(Source passage Opens)
DART’s future role is becoming more complicated, Mr. Izatt explained, with the reality of complex disasters and humanitarian needs that extend beyond things like earthquakes with the rise of extreme climate change disasters. Humanitarian relief in a war zone is also a tricky thing to navigate since DART needs to be invited into a country, and they work with and for ambassadors and local governments, since they come with the full weight of the Canadian military. They operate in overwhelming disaster conditions where the military needs to be called in as a last resort.
Extreme weather includes unexpectable, unusual, unpredictable severe or unseasonal weather; weather at the extremes of the historical distribution—the range that has been seen in the past. In recent years some extreme weather events have been attributed to human-induced global warming,with studies indicating an increasing threat from extreme weather in the future. Extreme weather conditions cause significant loss of life, a large number of injuries, as well as destruction of property, leaving thousands of people requiring humanitarian support.
The Disaster Assistance Response Team (DART) is a multidisciplinary organization composed of military members and civilians from Global Affairs Canada, designed to deploy on short notice anywhere in the world in response to situations ranging from natural disasters to complex humanitarian emergencies. It is one component of the Government of Canada’s toolkit to respond to natural disasters abroad. Lieutenant – Colonel Ed Izatt, the Commanding Officer of the DART, will provide insights about extreme weather and examples of the diverse capabilities the CAF possesses, and the importance of continued humanitarian support efforts around the globe.
(Source passage Closes)
(Given data Opens)
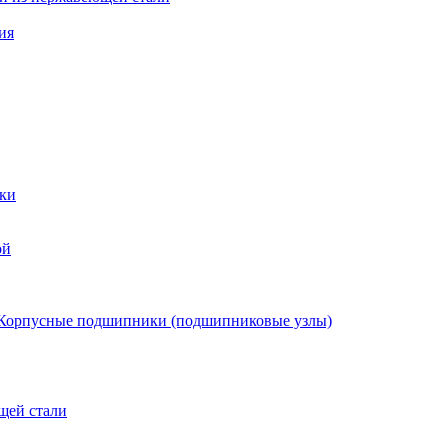
ия
ки
ой
Корпусные подшипники (подшипниковые узлы)
щей стали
(Given data Closes)
• [Request 1] According to the passage about the Disaster Assistance Response Team, what two groups make up its membership?
• [Request 2] Pick up the passage about the Disaster Assistance Response Team after its last sentence and keep writing.

• [Response area 1] Military members and civilians from Global Affairs Canada.

• [Response area 2]
About the speaker:
Lieutenant-Colonel Edward Izatt is the designated Commanding Officer for the Canadian Armed Forces Disaster Assistance Response Team (DART). A Canadian Military Engineer by trade, his service since 1984 has been diverse.
His engineer duties, with a mixture of domestic and international operations, cover the complete military range from unit tactical command at 1 Combat Engineer Regiment (Edmonton) to strategic Chief Engineer – Current Operations, NATO Supreme Headquarters Allied Powers Europe (SHAPE -Belgium).
As a general staff and liaison officer he has been employed by alliance and coalition organizations in Europe, the Middle East, and Southwest Asia. His Canadian Army institutional posts include Section Chief for Army Professional Development; chief personnel management and policies – Army Western Area (J1); and Dean of the Canadian Army Command and Staff College. He is currently the chief engineer at the 1st Canadian Division, Kingston.